**Challenge A**
List the headings of the top-level bullet points in the passage on additional obligations, using the words that come before each colon.

**Passage**
_ _ _
Additional obligations

In addition to the foregoing general obligations, derivatives firms will have other business conduct obligations, including:

  • Information and suitability obligations: Obtain sufficient, and keep current, information regarding the derivatives party’s needs and objectives and ensure that a specific derivative and transaction are suitable for a derivatives party.
  • Referral arrangement obligations: Document in writing the terms of any referral arrangement and all referral fees, verify the qualifications of any person or company receiving the referral, and disclose prescribed information to the referred derivatives party.
  • Disclosure and reporting obligations:
    • Before transacting with or advising a derivatives party, deliver prescribed relationship disclosure information relating to the account, fees and the relationship with the derivatives firm.
    • Disclose in writing, at least 60 days before becoming effective, new fees or other account charges and fee increases.
    • For derivatives dealers, before transacting a type of derivative, deliver prescribed pre-transaction disclosure, including information regarding the type of derivative, the risks and material characteristics thereof, and a prescribed statement as to the risk of leverage in derivatives transactions.
    • For derivatives dealers, a daily valuation of each outstanding derivative on each business day.
    • For derivatives advisers, a quarterly valuation statement, unless the derivatives party requests the valuation statement be delivered monthly.
    • For non-resident derivatives dealers, a prescribed statement as to, among other things, its foreign “home” jurisdiction and that there may be difficulty enforcing legal rights against it.
    • For derivatives dealers, a written confirmation of a transaction (which, for non-EDPs, must include prescribed transaction-specific information).
    • Quarterly derivatives party statements (i.e., account statements) with respect to transactions during the quarterly period and other account-related details (e.g., description of all posted collateral, cash balances in the account, all other derivatives party assets held by the derivatives firm, etc.)
  • Segregation and use of derivatives party assets: Unless a derivatives firm is subject to and complies with certain specified legislation and guidelines regarding customer assets/collateral,[5] the derivatives firm must:
    • Segregate derivatives party assets and derivatives positions from the property and derivatives positions of the derivatives firm and other persons.
    • Hold initial margin at a “permitted depository”.[6]
    • Not use or invest initial margin without the derivatives party’s written consent and unless the derivatives firm has entered into a written agreement with the derivatives party whereby the derivatives firm assumes all losses resulting from its investment or use of initial margin.
  • Compliance and recordkeeping obligations:
    • Establish, maintain and apply policies and procedures to ensure compliance with securities legislation relating to trading and advising in derivatives, the management of risks relating to derivatives activities, and competency of individuals acting on behalf of the derivatives firm.
_ _ _
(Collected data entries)
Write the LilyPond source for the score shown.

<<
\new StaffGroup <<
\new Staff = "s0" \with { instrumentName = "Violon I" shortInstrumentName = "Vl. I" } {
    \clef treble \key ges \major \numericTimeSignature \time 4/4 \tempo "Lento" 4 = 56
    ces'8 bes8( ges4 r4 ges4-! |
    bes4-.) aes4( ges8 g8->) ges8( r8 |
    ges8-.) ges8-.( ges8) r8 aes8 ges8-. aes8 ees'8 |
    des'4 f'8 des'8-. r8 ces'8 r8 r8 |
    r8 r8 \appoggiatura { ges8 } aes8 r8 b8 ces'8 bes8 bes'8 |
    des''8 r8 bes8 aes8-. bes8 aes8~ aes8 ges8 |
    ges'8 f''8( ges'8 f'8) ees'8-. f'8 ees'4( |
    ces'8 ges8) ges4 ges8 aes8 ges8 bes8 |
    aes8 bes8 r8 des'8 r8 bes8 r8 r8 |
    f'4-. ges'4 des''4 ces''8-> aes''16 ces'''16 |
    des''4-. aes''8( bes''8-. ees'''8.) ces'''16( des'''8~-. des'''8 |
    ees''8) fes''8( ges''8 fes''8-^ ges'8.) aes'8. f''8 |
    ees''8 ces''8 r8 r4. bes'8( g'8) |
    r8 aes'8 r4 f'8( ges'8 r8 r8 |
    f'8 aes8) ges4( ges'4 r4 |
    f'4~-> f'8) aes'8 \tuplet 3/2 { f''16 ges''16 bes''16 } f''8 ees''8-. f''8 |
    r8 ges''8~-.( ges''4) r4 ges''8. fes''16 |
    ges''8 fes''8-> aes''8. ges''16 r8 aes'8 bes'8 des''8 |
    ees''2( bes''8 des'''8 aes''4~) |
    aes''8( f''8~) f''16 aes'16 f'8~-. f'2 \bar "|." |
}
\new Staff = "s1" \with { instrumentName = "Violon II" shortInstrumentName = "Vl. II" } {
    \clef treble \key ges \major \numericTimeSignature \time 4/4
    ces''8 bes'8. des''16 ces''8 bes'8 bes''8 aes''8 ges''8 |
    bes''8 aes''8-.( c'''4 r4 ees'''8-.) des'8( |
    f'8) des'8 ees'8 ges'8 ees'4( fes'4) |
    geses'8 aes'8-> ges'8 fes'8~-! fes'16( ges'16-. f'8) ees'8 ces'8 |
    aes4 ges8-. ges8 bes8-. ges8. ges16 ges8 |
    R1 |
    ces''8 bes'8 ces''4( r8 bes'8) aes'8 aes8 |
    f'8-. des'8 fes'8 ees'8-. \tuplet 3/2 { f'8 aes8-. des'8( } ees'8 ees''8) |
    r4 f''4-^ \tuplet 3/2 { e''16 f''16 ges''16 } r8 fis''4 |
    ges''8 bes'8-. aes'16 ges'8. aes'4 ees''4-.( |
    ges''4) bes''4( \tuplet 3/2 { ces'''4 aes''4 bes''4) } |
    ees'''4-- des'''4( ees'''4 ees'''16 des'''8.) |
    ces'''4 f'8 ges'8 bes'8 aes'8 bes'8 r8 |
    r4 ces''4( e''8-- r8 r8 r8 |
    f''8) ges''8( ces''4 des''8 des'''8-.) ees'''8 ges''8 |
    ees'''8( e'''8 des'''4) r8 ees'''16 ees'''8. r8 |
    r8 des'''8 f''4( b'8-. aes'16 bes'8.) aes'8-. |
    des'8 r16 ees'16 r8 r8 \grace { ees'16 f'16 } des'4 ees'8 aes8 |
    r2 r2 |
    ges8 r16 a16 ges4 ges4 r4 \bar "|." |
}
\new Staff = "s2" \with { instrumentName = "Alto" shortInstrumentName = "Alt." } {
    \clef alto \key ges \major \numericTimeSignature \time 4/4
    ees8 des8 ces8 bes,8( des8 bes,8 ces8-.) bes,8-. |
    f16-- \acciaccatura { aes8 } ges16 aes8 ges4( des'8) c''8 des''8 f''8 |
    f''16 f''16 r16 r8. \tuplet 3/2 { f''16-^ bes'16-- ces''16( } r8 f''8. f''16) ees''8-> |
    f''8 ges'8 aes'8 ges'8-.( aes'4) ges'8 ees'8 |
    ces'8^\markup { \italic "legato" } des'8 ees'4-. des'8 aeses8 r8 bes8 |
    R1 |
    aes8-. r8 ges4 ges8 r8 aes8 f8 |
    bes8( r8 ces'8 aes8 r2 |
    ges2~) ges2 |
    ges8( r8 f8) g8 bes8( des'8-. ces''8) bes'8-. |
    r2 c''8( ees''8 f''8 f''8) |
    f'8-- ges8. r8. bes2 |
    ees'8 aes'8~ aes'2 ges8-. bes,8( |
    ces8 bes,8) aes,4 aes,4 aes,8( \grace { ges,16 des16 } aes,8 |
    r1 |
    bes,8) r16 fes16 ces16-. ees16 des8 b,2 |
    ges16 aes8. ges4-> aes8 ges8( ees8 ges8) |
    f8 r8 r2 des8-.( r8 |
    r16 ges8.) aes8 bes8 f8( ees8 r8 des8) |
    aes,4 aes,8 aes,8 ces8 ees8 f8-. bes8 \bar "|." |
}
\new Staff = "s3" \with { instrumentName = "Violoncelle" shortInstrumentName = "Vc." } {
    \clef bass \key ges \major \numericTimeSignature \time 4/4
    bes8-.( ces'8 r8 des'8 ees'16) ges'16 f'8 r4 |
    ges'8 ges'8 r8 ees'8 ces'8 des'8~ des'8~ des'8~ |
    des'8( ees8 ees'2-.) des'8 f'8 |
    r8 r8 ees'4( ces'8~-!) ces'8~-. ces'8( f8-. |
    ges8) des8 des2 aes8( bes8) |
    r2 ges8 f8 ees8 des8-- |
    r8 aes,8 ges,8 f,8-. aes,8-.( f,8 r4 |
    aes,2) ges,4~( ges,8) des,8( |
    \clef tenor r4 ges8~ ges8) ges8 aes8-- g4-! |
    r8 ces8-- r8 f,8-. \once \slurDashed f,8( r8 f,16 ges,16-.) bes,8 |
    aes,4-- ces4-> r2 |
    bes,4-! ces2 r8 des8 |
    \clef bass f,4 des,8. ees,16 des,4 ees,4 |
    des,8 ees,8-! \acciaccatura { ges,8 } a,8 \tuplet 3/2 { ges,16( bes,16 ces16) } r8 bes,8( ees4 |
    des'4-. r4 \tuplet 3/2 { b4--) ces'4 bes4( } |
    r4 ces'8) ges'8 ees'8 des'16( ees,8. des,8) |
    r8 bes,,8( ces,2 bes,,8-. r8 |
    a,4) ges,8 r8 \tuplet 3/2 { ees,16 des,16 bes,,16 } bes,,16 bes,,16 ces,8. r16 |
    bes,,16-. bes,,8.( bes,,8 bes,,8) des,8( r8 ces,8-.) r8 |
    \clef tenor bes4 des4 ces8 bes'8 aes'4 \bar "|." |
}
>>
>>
_ _ _
**Challenge B**
Extract every line of the records that contains the string "bass". Case counts.

**Task solution A**
Information and suitability obligations
Referral arrangement obligations
Disclosure and reporting obligations
Segregation and use of derivatives party assets
Compliance and recordkeeping obligations

**Task solution B**
    \clef bass \key ges \major \numericTimeSignature \time 4/4
    \clef bass f,4 des,8. ees,16 des,4 ees,4 |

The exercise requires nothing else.